Author of the Entry:
Ayelet Peer, Bar-Ilan University, email@example.com
Peer-reviewer of the Entry:
Lisa Maurice, Bar-Ilan University, firstname.lastname@example.org
Elżbieta Olechowska, University of Warsaw, email@example.com
Nick Harris (Illustrator)
Nicki Palin (Illustrator)
David Wyatt (Illustrator)
This is an attractive set. The purpose is for the players to create their own secret messages using the different codes. On the inside cover there is a note from John, who hopes that whoever finds this kit writes down their own adventures, and not succumb to greed as he did. The players are encouraged to use various forms of expressions for their secret messages. For example, the use of vase painting to convey ideas (there are stickers of such vases), or writing their names in the Greek alphabet. There are various opportunities for inquisitive players to create their own hidden messages in different ways.
This kit contains envelopes, notelets, postcards and stickers all in the theme of ancient Greek. There are various stickers in the kit which include: the 12 Olympians, Medusa’s head, Hercules fighting a lion, Jason facing the dragon which guards the golden fleece, the Trojan horse, Theseus and the Minotaur, constellations, decorated Greek vases, Agamemnon’s golden mask, mystical creatures (harpy, some kind of monster), the fate sisters, a woman sitting (or chained?) to a rock – maybe she is Ariadne since there is a sail-boat in the distance.
There are various styles to the stickers, some are colorful, some are black and white.
There are envelopes with a drawing of the acropolis (probably of Athens). Some sheets of papers withdrawing of Doric columns. There are also five postcards: one depicts Hercules fighting the Hydra on one side and on the back a small picture of Theseus facing the Minotaur. Two similar postcards depict a large picture of a couple riding a chariot on the sea (the man is similar to Poseidon, holding a trident). In the back there is a small picture of a ship engulfed by scary looking tentacles. There are freezes drown above and under the large picture which appear to show scenes from the Argonauts’ story: a boat with a crew, flying monsters, sowing of afield, spreading seeds, a dragon guarding the fleece and a man and woman walk hand in hand to the ship.
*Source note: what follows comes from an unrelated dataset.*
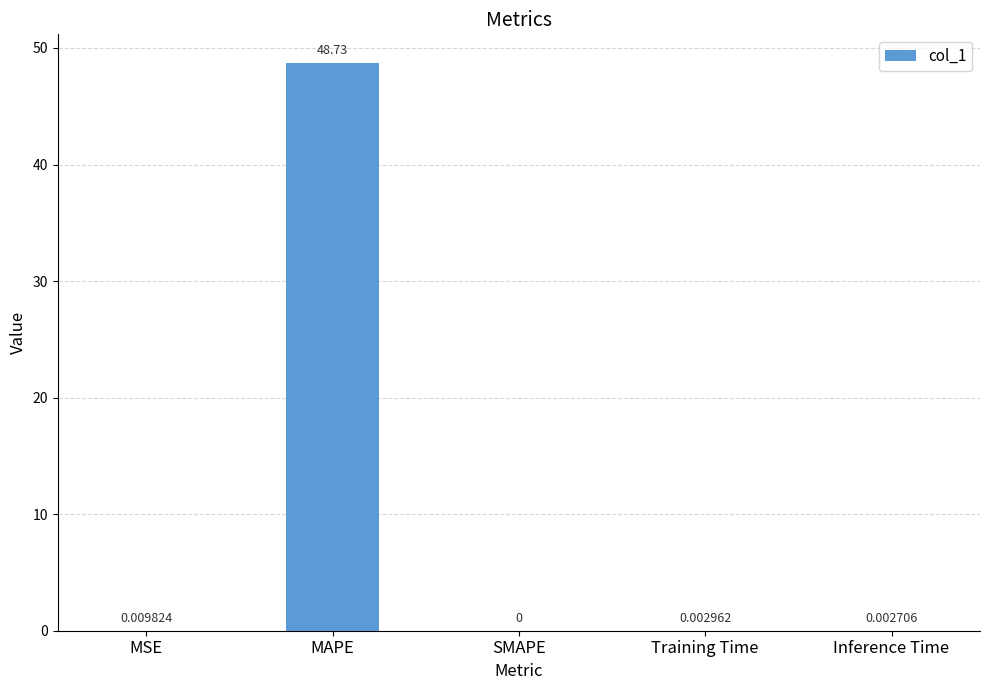

At which category does the chart reach its peak across all series?

MAPE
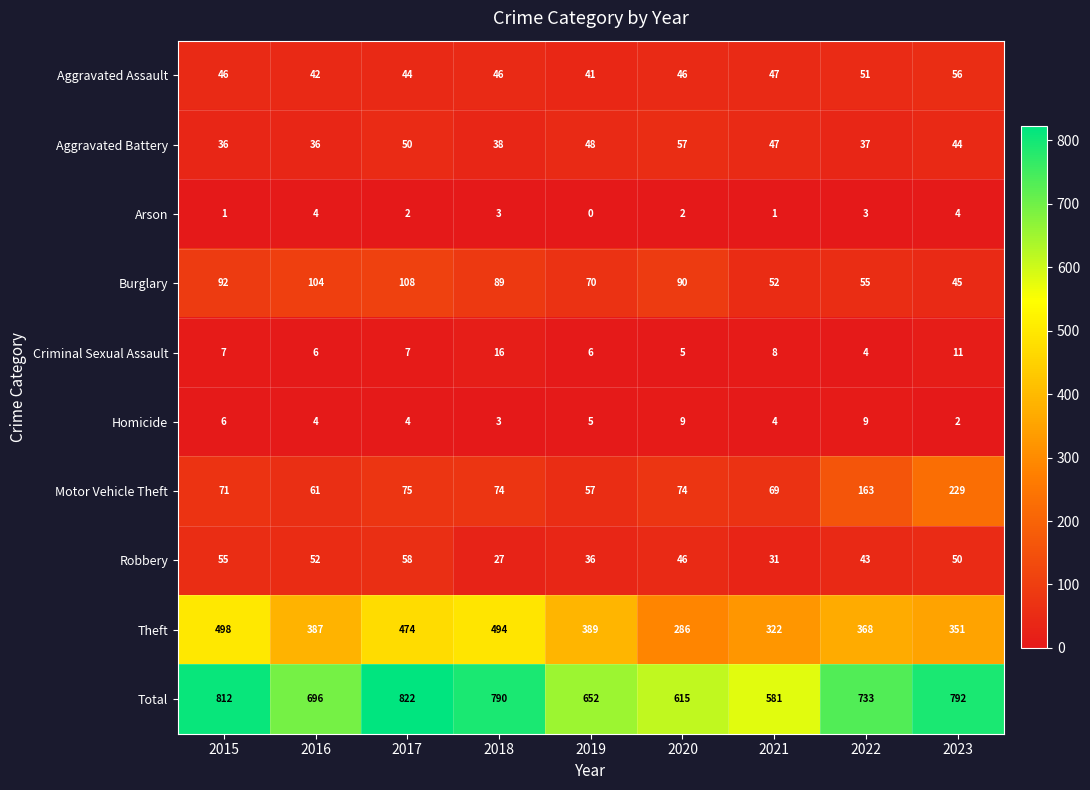

What is the sum of all Homicide values?

46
The other two postcards depict a large picture of Perseus turning his gaze from an ugly Medusa to his shield, while holding his sword. The small picture at the back depicts two warriors fighting with spears, perhaps Achilles and Hector?
There are also Greek alphabet code and oak-leaf code. There are groups of three leafs, black and white and each grouping signifies something else. For example, one dark leaf and two bright leafs mean Thunder = unlikely. According to the back cover, the kit was supposedly compiled by a treasure hunter, John Oro and it is the key to unlocking ancient secrets. The player must solve the Greek script and Oak-leaf oracle.
On the back it is noted that this kit is based on the book Mythology: Greek Gods, Heroes & Monsters by Dugald A. Steer.
While in our digitized world it might appear archaic to use notelets and envelopes for sending messages, the spirit of treasure hunting might get encourage children (and adults!) to make up their own codes, using a foreign alphabet or the constellations. Children can use the suggested techniques or create their own codes. It is a thought-stimulating kit which makes the ancient world appear magical and mysterious and could certainly appeal to children who may be looking for something a bit different.
There is also a warning inside, in English, but transliterated into Greek letters, which reads “Be careful what you ask the gods for, some gifts may become curses”. It is very nice to read it in Greek letters and it might encourage the children to write such messages on their own.
This is a cryptic message which perhaps is meant to stimulate the players’ imagination while they question and wonder about these mysterious cursed gifts. The sticker of the Trojan horse could allude to such fatal gifts (since the horse was believed to be a gift to Athena). The most known cursed gift form the gods was Midas golden touch, yet there is no reference to it in the stickers. Perhaps the players are encouraged to find myths which correspond to the cryptic message.
The obscure message the various stickers and the postcards present glimpses at Greek mythology. They depict specific scenes, part of stories. It is up to the inquisitive players to find out the source of these images and learn the myths behind them. These visual references to mythology function as a more interactive way for children or adults to learn more about Greek mythology. The players are the ones who need to actively search for the myths and learn the context behind the different elements of the kit. This makes Greek mythology the reward of those who discover the stories behind the drawings and also present it as a mysterious and exciting world of monsters, heroes and fabulous stories.